* **Tarea escrita**
Indica cuántas líneas de los registros contienen la palabra "stories". Por favor, responde solo con el número.

'''

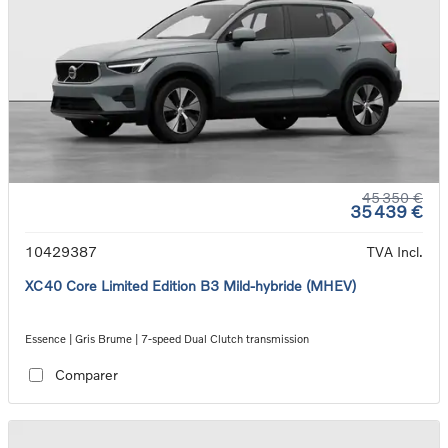
45 350 €
35 439 €
10429387
TVA Incl.
XC40 Core Limited Edition B3 Mild-hybride (MHEV)
Essence | Gris Brume | 7-speed Dual Clutch transmission
Comparer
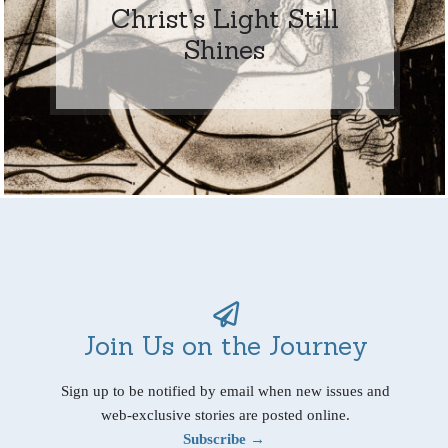
Christ’s Light Still
Shines
Join Us on the Journey
Sign up to be notified by email when new issues and
web-exclusive stories are posted online.
Subscribe →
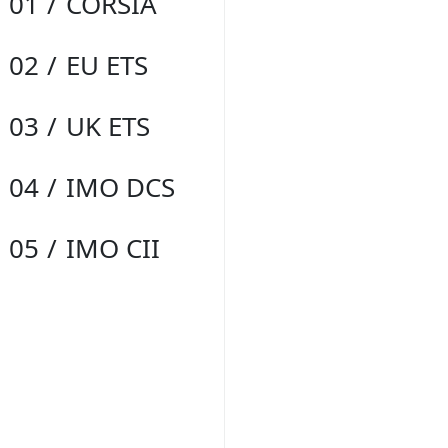
01
CORSIA
02
EU ETS
03
UK ETS
04
IMO DCS
05
IMO CII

'''

* **Resultado del ejercicio**
1